Yes. We are up and running at NERSC [National Energy Research Scientific Computing Center] and the Oak Ridge Leadership Computing Facility, and we’re preparing to set up our code at the Argonne Leadership Computing Facility. So far, we’ve basically run just to demonstrate that the code was built properly. We’re mostly going to use our allocations at these centers to do demonstrations at very large scale to show that we can scale up to thousands or tens of thousands of nodes. These will be coming next year, when we’re really going to unleash the code on the biggest machines we can find. In that respect, having access to these machines will be super useful.
What is most important about your project with respect to enhancing society and national security?
One of our main targets is to develop better materials, which is really crucial to society. If you just consider metals, hundreds of millions of tons are consumed in the United States every year. So, coming up with better materials is a really big drive, economically speaking. But as it turns out, developing a new material is really, really time-consuming. From the time a new class of material is developed in the lab until it hits market, we’re talking about 10 to 20 years. So that’s a remarkably slow process. A lot of effort has been directed at trying to harness computation to shrink this development cycle to something that’s more manageable, like something on the order of 3 to 5 years.

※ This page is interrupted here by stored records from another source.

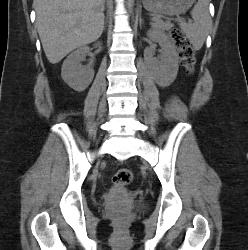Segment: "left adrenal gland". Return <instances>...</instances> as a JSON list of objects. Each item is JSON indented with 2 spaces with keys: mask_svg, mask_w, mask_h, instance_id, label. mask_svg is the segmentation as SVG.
<instances>
[{
  "mask_svg": "<svg viewBox=\"0 0 248 250\" xmlns=\"http://www.w3.org/2000/svg\"><path fill=\"white\" fill-rule=\"evenodd\" d=\"M142 26V19L140 18V27Z\"/></svg>",
  "mask_w": 248,
  "mask_h": 250,
  "instance_id": "a2214340",
  "label": "left adrenal gland"
}]
</instances>
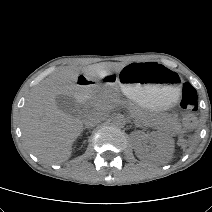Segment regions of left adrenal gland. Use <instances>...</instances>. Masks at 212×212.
<instances>
[{"label": "left adrenal gland", "instance_id": "obj_1", "mask_svg": "<svg viewBox=\"0 0 212 212\" xmlns=\"http://www.w3.org/2000/svg\"><path fill=\"white\" fill-rule=\"evenodd\" d=\"M135 126H136V127H140V125H139V124H137V123H135Z\"/></svg>", "mask_w": 212, "mask_h": 212}]
</instances>
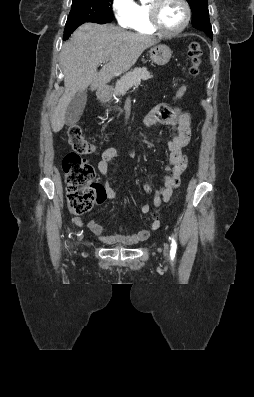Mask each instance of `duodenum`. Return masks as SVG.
Wrapping results in <instances>:
<instances>
[{
    "label": "duodenum",
    "instance_id": "duodenum-1",
    "mask_svg": "<svg viewBox=\"0 0 254 397\" xmlns=\"http://www.w3.org/2000/svg\"><path fill=\"white\" fill-rule=\"evenodd\" d=\"M103 93H104V90H101V91H100V94L102 95Z\"/></svg>",
    "mask_w": 254,
    "mask_h": 397
}]
</instances>
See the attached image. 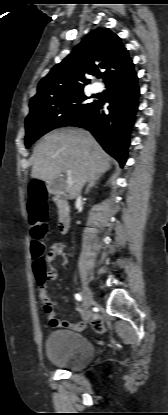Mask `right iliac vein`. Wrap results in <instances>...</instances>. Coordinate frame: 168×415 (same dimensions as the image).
<instances>
[{
  "instance_id": "1",
  "label": "right iliac vein",
  "mask_w": 168,
  "mask_h": 415,
  "mask_svg": "<svg viewBox=\"0 0 168 415\" xmlns=\"http://www.w3.org/2000/svg\"><path fill=\"white\" fill-rule=\"evenodd\" d=\"M82 296H83V302H84V314H83V316L86 319L88 317V310L91 307V305L93 304V297H92L91 290L86 285L83 287Z\"/></svg>"
}]
</instances>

Exascale will really help with this objective in that with current platforms, we’re quite limited in the system sizes we can do or the timescales we can reach. So whatever simulation we do, we are still fairly disconnected from real conditions that materials scientists care about. So we still need to build models that extrapolate our simulation results up to the real world, and this takes a long time and is very error prone. We hope that exascale will give us the ability to run simulations directly in the conditions that are relevant to the applications. I think this will really help in terms of the design and testing of novel materials; that will impact scientific discovery, for sure, but also industrial research. And since we focus on materials in extreme conditions, our work has impact on the national security side of DOE’s mission as well.
What is next for EXAALT?
- We’re quite excited to access very large machines as part of the big ECP allocation we have. So our first step next year is really to show that we can run at scale on current machines and demonstrate that we can get useful science out of our efforts. On our team, we have two domain scientists who are specialists in materials for nuclear fusion and nuclear fission. They will start deploying the code in more of a research-type setting and show that it can scale and can produce really useful results. That’s our first big to-do item for next year.
- The second item is the second release of the EXAALT package where we’re going to roll out a set of brand new methods that will further expand the scope of the simulations we can do. At this point, EXAALT can do huge systems for short times or rather small systems for very long times. Next year, we are going to add the capability to be somewhere in between, i.e., to do rather large systems but also long timescales. That will be a big step closing the gap that we have now in the simulation space that we can reach.